Travail à réaliser »
[1] D'après l'extrait sur Sayonara baby, comment le docteur Lazare se présente-t-il ?
[2] Reproduisez le passage de l'extrait sur Sayonara baby depuis « Vous l’avez compris, Sayonara » jusqu'à « statut de réalité. » inclus.

Vous l’avez compris, Sayonara baby est une formidable machine métafictionnelle. Il suffit pour s’en convaincre d’examiner cette tirade du docteur Lazare, sorte de personnage à la Dr Benway (Le Festin nu) et qui se présente comme « écrivain repenti, assassin et chamane » : « Le travail du romancier […] consiste à fixer sur papier une matière toujours en mouvement. Certains donnent à cette matière le nom galvaudé de réalité. Une denrée rare par les temps qui courent, un truc à piéger sur pellicule, éventuellement, mais pas plus. » [10]. Kenso/Kenneth, notre samouraï anonyme, n’est qu’une virtualité née de quatre personnes – dont rien ne permet de vérifier l’existence diégétique réelle –, de deux viols et de deux réalités distincts. Un pur personnage de fiction dans un univers fictif qui ne peut en aucun cas prétendre au statut de réalité.
La métafiction s’appuie ici, comme souvent, sur un personnage schizophrène, dont la perte de prise sur le Réel est avant tout un formidable moteur de fiction que Colin utilise fréquemment. Or les Etats-Unis, riches en schizophrènes littéraires, constituent le terrain idéal pour la mise en abyme : Dick, Ballard, Palahniuk, Ellis et d’autres sont déjà passés par là : Fabrice Colin, suivant la logique interne de Sayonara baby, n’avait alors d’autre choix que d’assimiler leurs schizophrènes de fiction – je dis bien assimiler, non recycler… – : tous, de Patrick Bateman à Victor Ward, en passant par Tyler Durden et Bob Arctor [11], suivent le samouraï comme des ombres spectrales, tapis entre les lignes – peut-être sous forme de messages navajos… Si le héros de Sayonara baby est incapable de se stabiliser sous une identité ou une autre, c’est justement parce qu’il est multiple, indéfini. Chacune des trois parties du roman adopte un point de vue particulier : dans la première, nous suivons le samouraï à distance, le « il » est de rigueur ; la deuxième partie épouse son point de vue, le samouraï devient le narrateur ; la courte dernière partie renverse la situation et tutoie Anami – et le lecteur par la même occasion – comme si celui-ci était littéralement exclu du roman, éjecté de la fiction pour être projeté dans le Réel. Les bandages du samouraï – qui rappellent de nombreux personnages : on pense aux momies, à L’homme invisible de Wells, ou encore aux Passagers de la nuit, le film noir de Delmer Daves (1947) – en font un homme sans visage, sans passé ; à moins qu’il ne soit l’homme aux mille visages, qui se superposent, s’annulent, se fondent les uns aux autres, comme un procédé cinématographique. Que l’on opte pour l’une ou l’autre hypothèse, le résultat est identique : n’est-ce pas précisément tout l’enjeu du roman, que de montrer combien l’Amérique est fondamentalement, structurellement, schizophrène ?

Notices extraites »
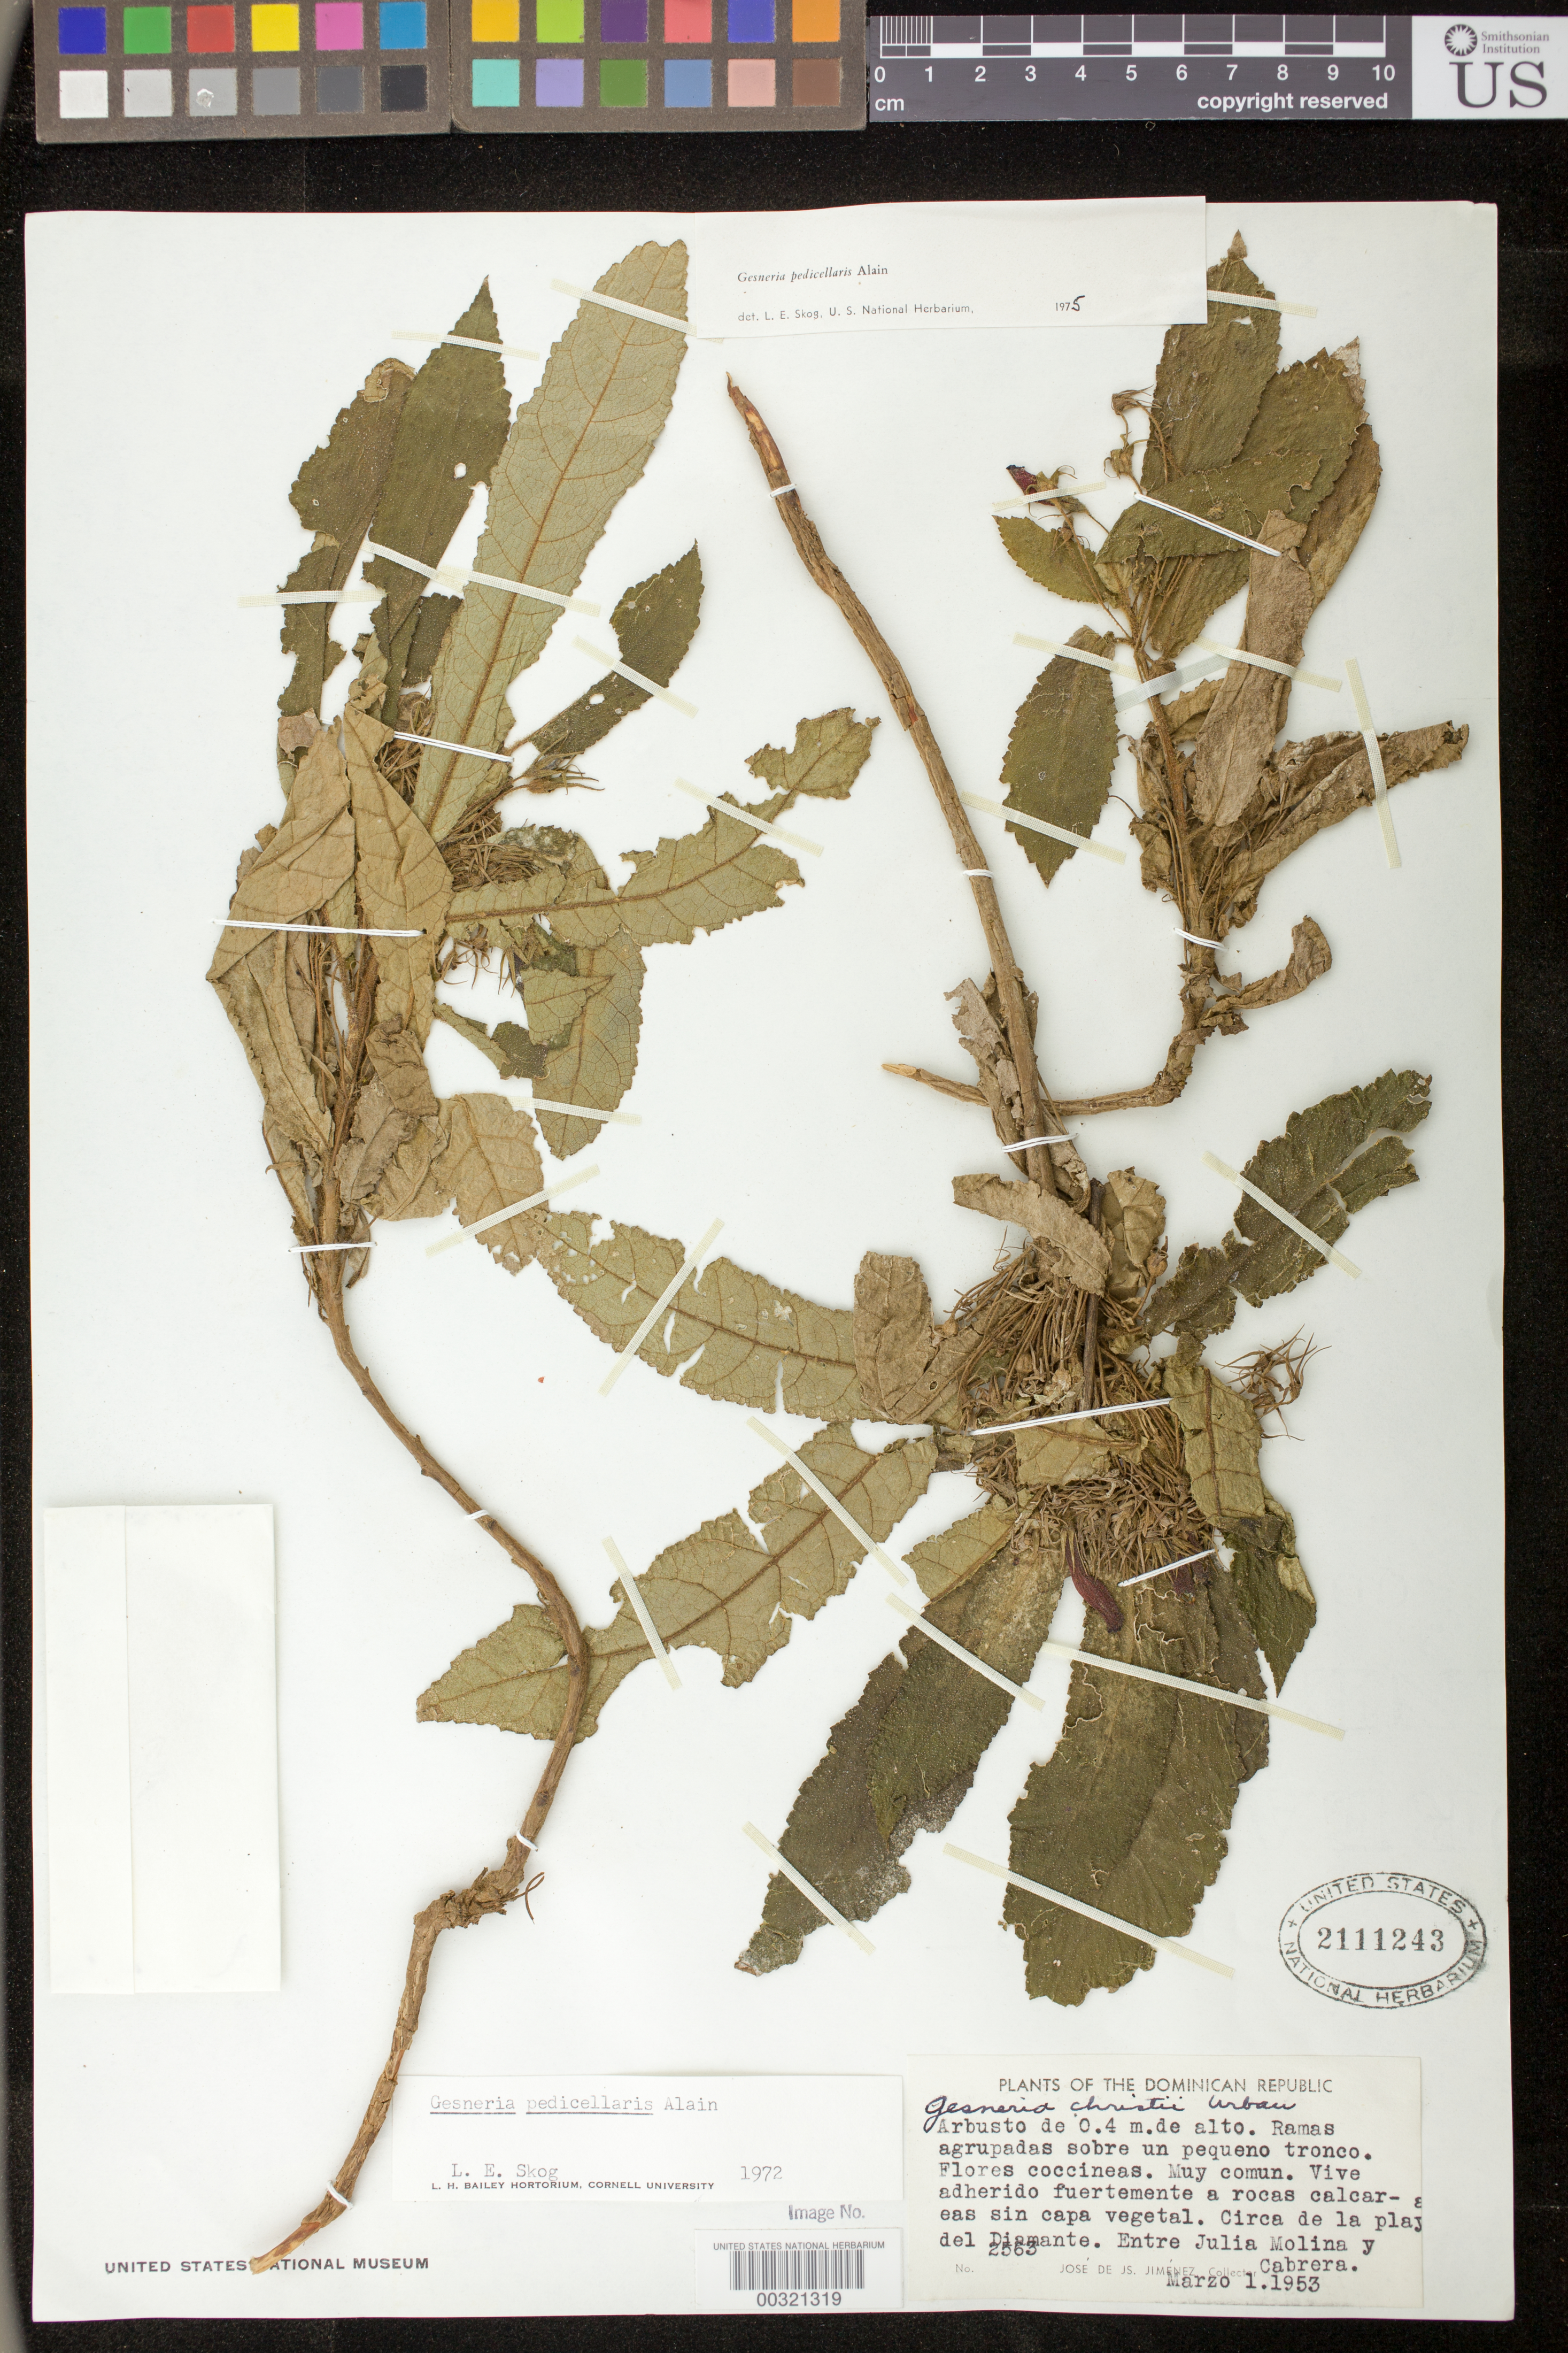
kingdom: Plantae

* * *

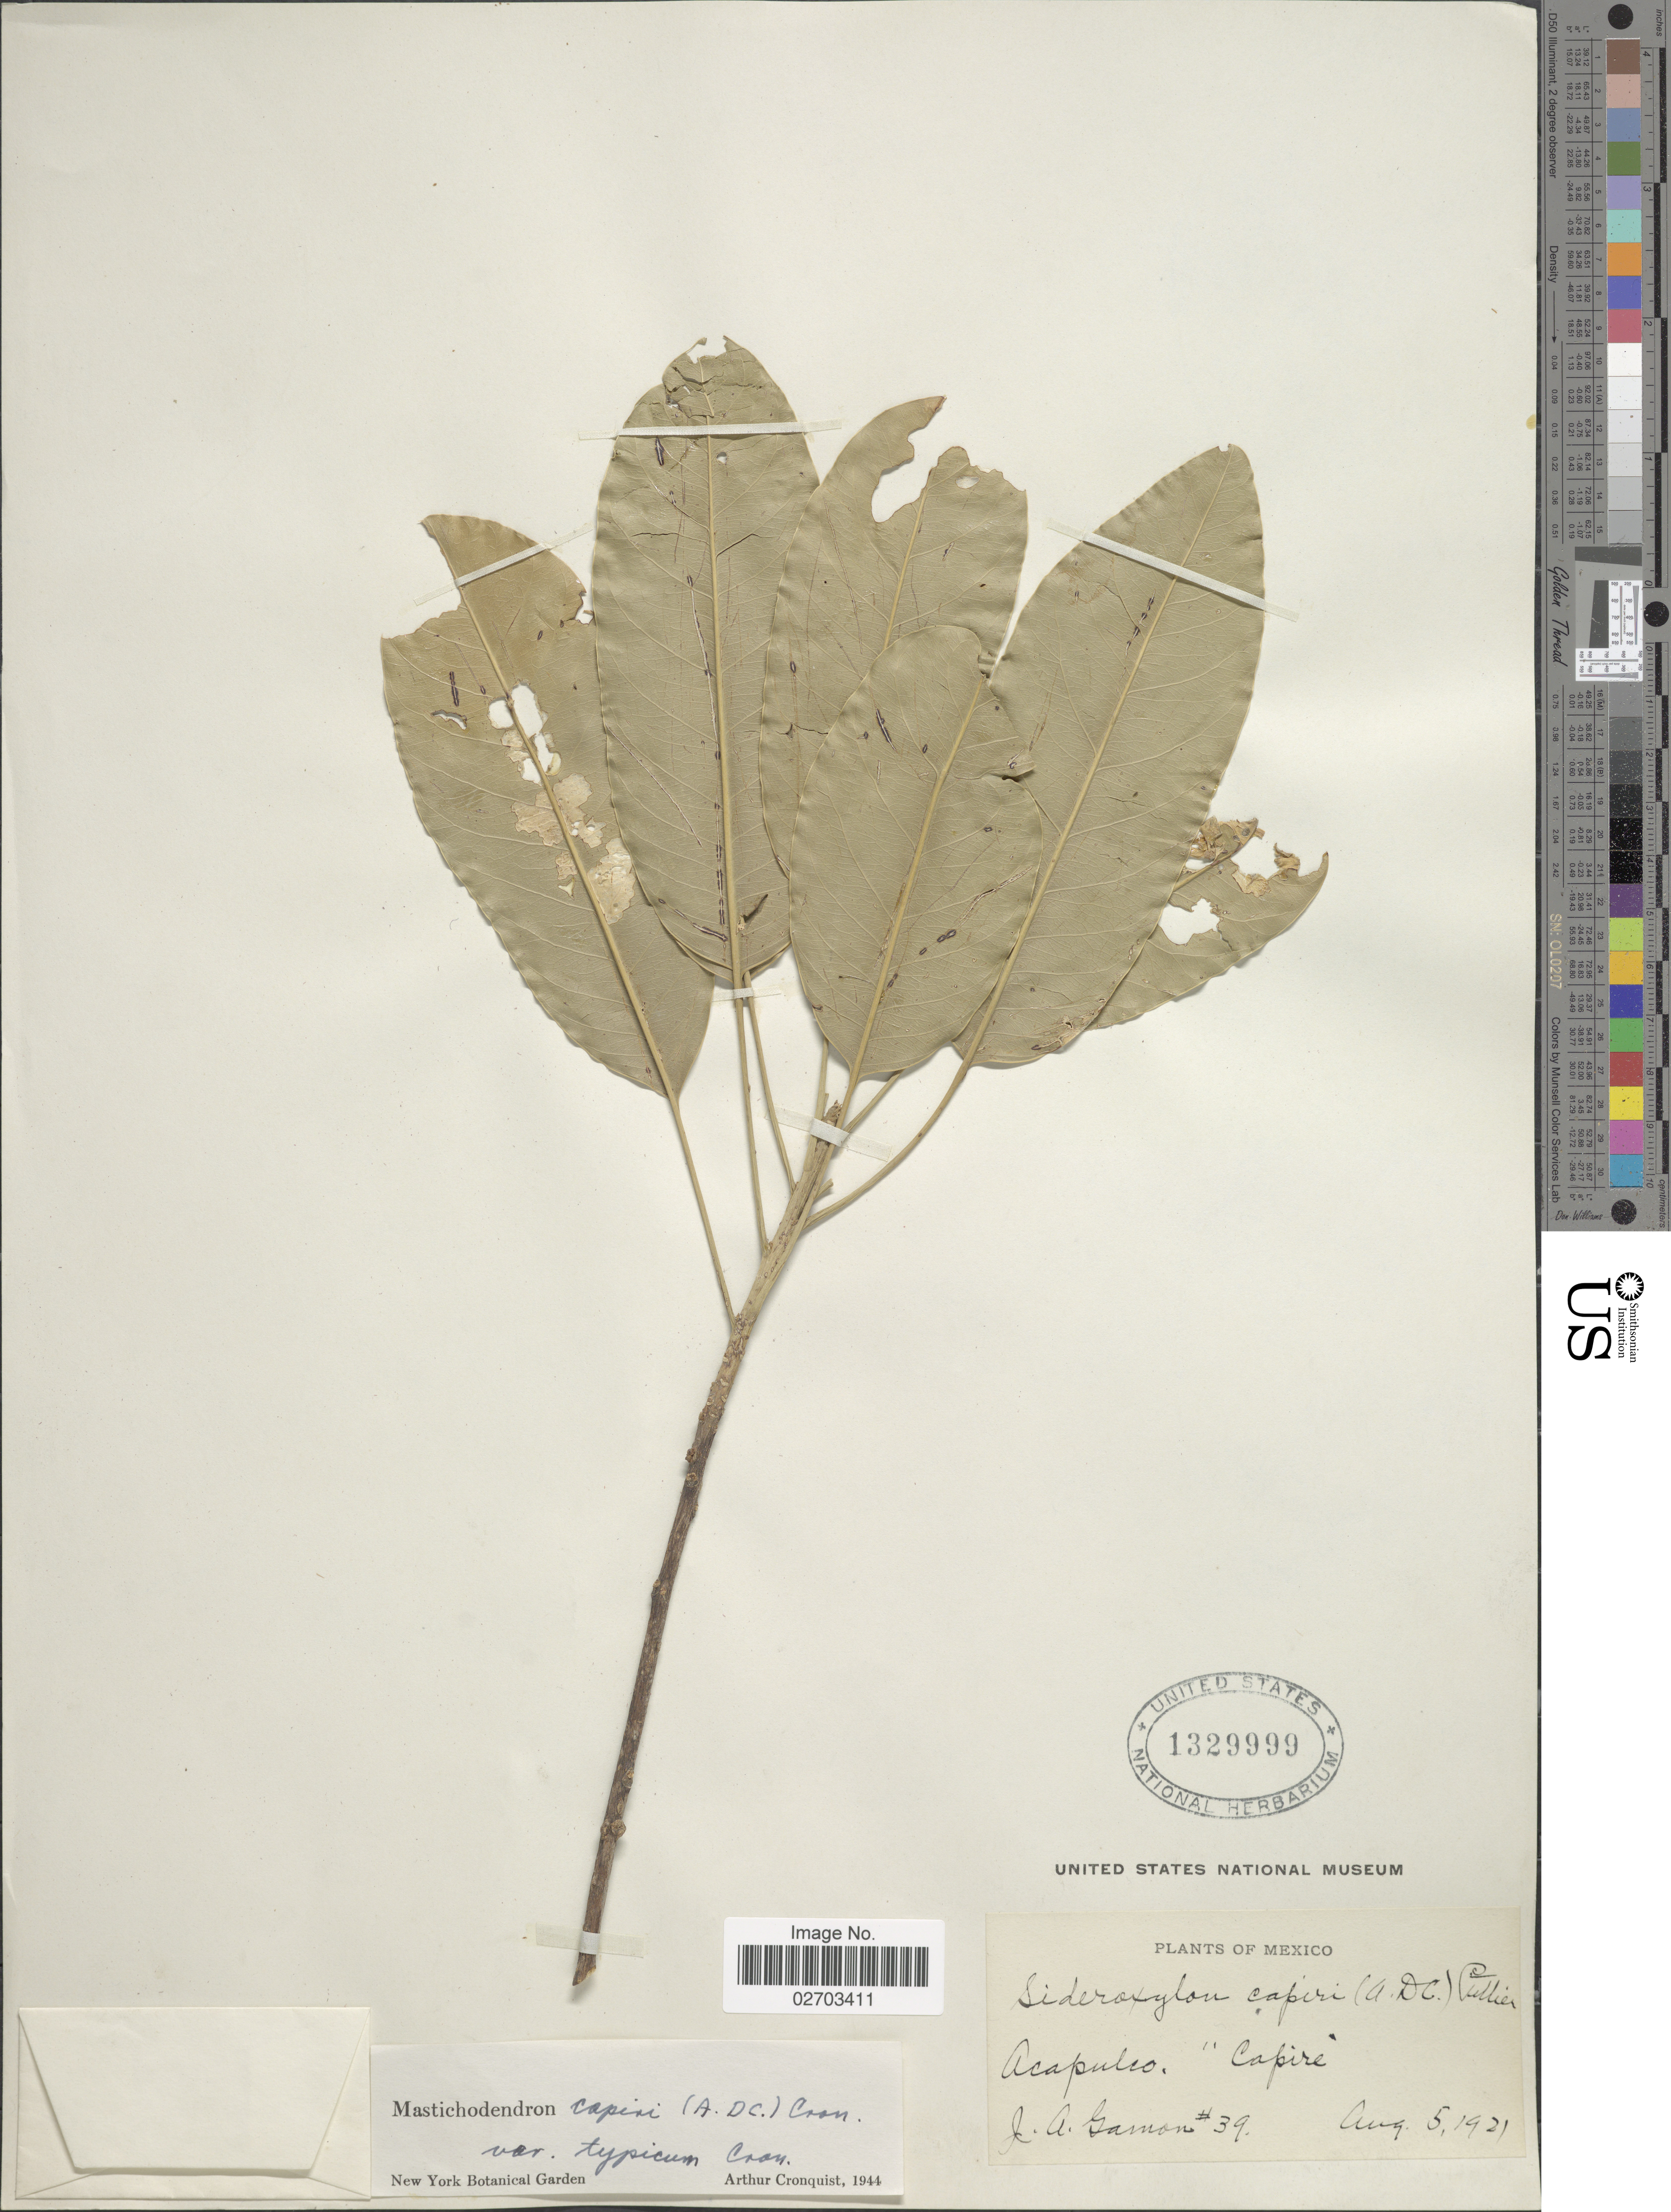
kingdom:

Résultats attendus »
[1] Il se présente comme « écrivain repenti, assassin et chamane ».

[2]
Vous l’avez compris, Sayonara baby est une formidable machine métafictionnelle. Il suffit pour s’en convaincre d’examiner cette tirade du docteur Lazare, sorte de personnage à la Dr Benway (Le Festin nu) et qui se présente comme « écrivain repenti, assassin et chamane » : « Le travail du romancier […] consiste à fixer sur papier une matière toujours en mouvement. Certains donnent à cette matière le nom galvaudé de réalité. Une denrée rare par les temps qui courent, un truc à piéger sur pellicule, éventuellement, mais pas plus. » [10]. Kenso/Kenneth, notre samouraï anonyme, n’est qu’une virtualité née de quatre personnes – dont rien ne permet de vérifier l’existence diégétique réelle –, de deux viols et de deux réalités distincts. Un pur personnage de fiction dans un univers fictif qui ne peut en aucun cas prétendre au statut de réalité.